▸ How to complete this task
Find the word "lines" in the listing below. Copy every line that has it.

▸ Dataset excerpts
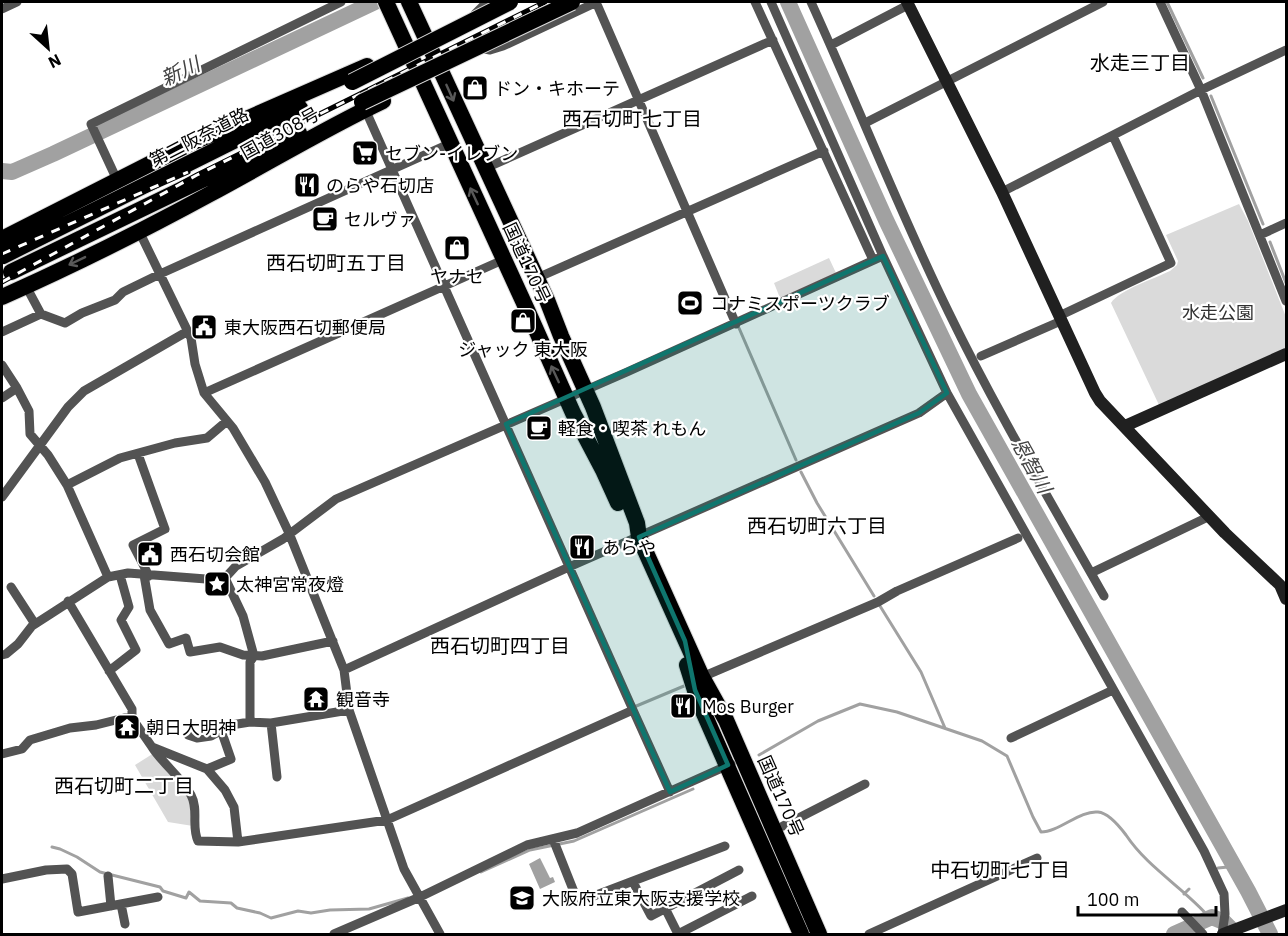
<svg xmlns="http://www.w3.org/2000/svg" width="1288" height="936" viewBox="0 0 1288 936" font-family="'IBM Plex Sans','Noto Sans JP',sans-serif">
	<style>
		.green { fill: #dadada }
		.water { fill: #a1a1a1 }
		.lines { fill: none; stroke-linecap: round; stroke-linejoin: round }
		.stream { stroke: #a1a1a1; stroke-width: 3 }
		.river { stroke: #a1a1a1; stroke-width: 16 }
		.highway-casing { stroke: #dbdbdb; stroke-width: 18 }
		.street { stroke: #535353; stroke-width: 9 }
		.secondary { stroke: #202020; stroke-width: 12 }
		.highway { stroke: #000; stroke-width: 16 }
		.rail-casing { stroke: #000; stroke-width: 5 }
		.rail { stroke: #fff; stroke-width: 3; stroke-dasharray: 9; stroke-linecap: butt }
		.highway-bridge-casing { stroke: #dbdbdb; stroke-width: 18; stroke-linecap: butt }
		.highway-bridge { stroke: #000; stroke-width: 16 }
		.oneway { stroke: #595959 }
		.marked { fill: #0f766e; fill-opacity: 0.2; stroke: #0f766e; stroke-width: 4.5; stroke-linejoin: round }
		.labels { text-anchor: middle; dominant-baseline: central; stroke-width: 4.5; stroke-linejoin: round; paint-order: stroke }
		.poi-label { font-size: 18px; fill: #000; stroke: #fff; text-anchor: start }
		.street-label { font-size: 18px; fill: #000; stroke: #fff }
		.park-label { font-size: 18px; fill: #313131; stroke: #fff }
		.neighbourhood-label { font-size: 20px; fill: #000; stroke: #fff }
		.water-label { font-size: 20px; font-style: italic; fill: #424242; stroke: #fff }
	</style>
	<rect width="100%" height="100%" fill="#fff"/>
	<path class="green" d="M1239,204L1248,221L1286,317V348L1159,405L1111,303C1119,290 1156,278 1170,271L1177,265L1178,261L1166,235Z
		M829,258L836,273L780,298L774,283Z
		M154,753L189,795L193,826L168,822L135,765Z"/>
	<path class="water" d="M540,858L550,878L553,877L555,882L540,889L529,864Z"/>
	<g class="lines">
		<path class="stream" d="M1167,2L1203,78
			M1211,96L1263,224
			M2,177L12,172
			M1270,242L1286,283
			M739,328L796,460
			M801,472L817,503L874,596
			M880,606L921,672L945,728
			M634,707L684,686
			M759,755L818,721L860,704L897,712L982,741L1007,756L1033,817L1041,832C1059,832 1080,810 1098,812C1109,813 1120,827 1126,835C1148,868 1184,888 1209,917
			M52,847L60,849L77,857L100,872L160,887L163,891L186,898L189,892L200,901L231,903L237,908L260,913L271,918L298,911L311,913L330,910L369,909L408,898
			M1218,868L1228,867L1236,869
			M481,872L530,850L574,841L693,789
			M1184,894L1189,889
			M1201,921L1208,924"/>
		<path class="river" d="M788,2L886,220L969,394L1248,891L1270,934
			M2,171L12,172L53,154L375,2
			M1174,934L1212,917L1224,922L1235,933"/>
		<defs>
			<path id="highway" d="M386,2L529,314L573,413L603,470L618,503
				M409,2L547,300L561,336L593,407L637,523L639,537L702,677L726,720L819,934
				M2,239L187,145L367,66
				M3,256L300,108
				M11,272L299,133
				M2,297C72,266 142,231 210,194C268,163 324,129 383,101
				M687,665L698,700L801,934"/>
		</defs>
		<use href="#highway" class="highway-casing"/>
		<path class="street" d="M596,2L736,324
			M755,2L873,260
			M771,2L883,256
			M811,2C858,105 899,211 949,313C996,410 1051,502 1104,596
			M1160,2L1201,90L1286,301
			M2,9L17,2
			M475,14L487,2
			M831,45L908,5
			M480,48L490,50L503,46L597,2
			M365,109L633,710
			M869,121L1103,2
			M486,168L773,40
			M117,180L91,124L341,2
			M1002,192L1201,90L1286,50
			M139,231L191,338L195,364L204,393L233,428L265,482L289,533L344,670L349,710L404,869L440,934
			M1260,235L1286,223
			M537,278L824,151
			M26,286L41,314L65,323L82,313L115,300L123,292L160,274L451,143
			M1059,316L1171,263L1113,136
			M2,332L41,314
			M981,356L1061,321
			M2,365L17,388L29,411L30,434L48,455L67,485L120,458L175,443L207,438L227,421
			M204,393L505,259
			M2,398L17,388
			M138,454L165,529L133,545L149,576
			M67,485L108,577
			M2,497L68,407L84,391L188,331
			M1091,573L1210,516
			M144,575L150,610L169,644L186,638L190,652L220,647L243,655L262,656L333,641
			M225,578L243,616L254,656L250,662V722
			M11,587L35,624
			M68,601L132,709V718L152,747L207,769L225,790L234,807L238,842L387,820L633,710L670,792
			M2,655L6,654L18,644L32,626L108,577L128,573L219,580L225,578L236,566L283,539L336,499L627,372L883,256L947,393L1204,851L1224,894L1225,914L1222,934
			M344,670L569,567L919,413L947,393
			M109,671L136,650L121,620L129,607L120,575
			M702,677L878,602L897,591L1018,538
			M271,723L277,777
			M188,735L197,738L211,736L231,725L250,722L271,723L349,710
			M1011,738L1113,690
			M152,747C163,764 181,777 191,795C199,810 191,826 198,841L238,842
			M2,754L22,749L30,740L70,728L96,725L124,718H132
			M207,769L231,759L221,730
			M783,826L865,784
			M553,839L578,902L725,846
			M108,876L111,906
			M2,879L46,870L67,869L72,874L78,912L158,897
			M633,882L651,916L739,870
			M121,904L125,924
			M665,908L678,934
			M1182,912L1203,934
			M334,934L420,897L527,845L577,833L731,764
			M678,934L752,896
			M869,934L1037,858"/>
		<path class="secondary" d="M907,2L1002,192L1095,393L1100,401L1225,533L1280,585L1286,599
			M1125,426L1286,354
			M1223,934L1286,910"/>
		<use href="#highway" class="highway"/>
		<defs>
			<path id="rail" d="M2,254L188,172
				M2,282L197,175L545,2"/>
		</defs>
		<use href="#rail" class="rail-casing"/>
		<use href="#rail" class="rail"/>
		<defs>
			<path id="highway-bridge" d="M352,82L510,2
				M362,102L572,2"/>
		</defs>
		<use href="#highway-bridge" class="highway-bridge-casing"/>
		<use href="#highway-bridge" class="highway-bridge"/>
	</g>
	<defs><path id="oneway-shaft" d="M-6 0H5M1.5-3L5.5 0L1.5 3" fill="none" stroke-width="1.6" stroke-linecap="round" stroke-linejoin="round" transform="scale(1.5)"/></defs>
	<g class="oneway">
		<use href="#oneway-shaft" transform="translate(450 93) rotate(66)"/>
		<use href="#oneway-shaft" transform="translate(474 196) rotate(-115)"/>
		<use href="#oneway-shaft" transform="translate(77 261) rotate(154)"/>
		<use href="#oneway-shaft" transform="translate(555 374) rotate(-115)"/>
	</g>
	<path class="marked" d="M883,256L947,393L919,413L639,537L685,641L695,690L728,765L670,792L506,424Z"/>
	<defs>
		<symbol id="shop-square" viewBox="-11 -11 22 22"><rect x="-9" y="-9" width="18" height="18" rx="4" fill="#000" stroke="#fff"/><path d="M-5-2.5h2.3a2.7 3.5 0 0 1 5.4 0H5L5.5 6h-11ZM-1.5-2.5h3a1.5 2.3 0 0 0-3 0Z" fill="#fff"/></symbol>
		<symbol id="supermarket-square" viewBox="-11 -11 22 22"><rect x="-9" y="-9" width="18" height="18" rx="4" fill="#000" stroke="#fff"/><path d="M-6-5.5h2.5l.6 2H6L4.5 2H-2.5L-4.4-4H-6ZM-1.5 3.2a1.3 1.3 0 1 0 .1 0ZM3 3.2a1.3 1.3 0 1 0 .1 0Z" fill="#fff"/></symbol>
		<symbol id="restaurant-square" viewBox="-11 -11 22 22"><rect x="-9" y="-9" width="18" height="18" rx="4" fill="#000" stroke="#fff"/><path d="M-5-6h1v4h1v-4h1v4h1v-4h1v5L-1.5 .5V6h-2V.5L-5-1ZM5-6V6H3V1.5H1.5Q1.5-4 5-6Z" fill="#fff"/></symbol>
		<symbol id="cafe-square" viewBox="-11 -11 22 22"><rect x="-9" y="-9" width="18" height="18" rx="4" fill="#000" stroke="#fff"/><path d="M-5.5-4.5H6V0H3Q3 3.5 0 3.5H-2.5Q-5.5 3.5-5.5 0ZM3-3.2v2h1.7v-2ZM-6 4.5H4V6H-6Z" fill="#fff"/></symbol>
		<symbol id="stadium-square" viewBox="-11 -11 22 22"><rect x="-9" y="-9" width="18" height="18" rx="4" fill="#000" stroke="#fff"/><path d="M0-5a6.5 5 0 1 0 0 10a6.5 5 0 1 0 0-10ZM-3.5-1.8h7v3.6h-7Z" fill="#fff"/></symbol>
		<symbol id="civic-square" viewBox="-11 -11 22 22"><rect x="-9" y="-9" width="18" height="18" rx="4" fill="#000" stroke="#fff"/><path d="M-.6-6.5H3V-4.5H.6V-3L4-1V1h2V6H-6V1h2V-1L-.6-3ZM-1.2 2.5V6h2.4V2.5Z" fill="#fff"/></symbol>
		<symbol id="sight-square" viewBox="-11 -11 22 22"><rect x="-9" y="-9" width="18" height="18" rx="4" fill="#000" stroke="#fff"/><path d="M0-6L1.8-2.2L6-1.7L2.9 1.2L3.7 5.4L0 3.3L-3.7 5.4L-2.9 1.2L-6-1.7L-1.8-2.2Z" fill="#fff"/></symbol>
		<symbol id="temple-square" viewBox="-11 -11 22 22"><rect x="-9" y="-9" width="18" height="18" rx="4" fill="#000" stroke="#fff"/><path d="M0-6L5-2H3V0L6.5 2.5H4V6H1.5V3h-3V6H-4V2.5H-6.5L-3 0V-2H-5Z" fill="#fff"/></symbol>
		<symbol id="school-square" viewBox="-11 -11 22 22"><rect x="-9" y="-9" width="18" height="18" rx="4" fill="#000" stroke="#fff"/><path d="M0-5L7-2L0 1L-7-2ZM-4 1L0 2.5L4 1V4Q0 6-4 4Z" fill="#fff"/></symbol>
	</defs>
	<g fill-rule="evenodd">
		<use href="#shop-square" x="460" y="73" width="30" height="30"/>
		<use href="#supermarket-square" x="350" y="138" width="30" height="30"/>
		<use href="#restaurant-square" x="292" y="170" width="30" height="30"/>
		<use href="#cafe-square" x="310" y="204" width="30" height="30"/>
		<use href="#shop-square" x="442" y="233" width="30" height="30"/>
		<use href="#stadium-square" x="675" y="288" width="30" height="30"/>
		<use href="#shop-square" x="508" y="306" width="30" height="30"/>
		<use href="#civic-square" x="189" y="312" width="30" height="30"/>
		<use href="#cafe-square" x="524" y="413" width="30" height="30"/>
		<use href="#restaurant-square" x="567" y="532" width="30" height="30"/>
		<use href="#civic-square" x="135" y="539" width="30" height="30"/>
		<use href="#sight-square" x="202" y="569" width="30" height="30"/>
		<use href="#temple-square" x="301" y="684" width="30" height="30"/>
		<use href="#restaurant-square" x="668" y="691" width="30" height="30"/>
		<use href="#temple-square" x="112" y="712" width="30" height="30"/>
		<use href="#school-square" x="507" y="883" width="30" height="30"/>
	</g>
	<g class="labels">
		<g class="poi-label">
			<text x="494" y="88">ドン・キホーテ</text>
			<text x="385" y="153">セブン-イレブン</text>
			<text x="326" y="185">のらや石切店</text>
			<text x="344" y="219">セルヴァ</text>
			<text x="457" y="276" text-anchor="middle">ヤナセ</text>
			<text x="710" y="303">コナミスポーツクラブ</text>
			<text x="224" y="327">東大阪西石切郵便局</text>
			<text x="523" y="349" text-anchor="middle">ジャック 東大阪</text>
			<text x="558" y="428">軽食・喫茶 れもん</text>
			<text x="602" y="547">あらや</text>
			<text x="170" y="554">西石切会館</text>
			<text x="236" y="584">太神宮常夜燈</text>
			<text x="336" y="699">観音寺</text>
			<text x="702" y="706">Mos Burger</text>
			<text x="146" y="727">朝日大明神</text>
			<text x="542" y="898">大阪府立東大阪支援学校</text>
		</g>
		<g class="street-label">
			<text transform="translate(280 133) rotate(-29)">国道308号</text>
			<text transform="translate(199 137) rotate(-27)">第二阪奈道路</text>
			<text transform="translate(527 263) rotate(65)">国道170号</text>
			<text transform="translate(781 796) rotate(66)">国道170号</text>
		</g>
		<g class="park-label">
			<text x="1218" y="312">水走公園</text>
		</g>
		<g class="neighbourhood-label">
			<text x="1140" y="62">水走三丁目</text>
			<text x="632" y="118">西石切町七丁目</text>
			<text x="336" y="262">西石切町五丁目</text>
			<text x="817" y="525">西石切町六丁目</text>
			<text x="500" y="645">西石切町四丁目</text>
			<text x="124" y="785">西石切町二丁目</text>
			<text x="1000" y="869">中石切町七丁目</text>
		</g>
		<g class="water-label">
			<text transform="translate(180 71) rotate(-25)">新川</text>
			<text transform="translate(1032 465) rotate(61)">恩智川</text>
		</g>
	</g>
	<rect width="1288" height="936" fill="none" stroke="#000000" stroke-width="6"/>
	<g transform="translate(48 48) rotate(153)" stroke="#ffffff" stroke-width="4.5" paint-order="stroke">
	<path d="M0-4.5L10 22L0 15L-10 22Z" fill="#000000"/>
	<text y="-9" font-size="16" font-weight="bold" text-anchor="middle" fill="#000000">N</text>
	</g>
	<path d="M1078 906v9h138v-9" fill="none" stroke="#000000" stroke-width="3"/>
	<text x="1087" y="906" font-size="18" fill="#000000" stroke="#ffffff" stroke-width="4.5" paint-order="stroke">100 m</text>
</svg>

▸ Task answer
		.lines { fill: none; stroke-linecap: round; stroke-linejoin: round }
	<g class="lines">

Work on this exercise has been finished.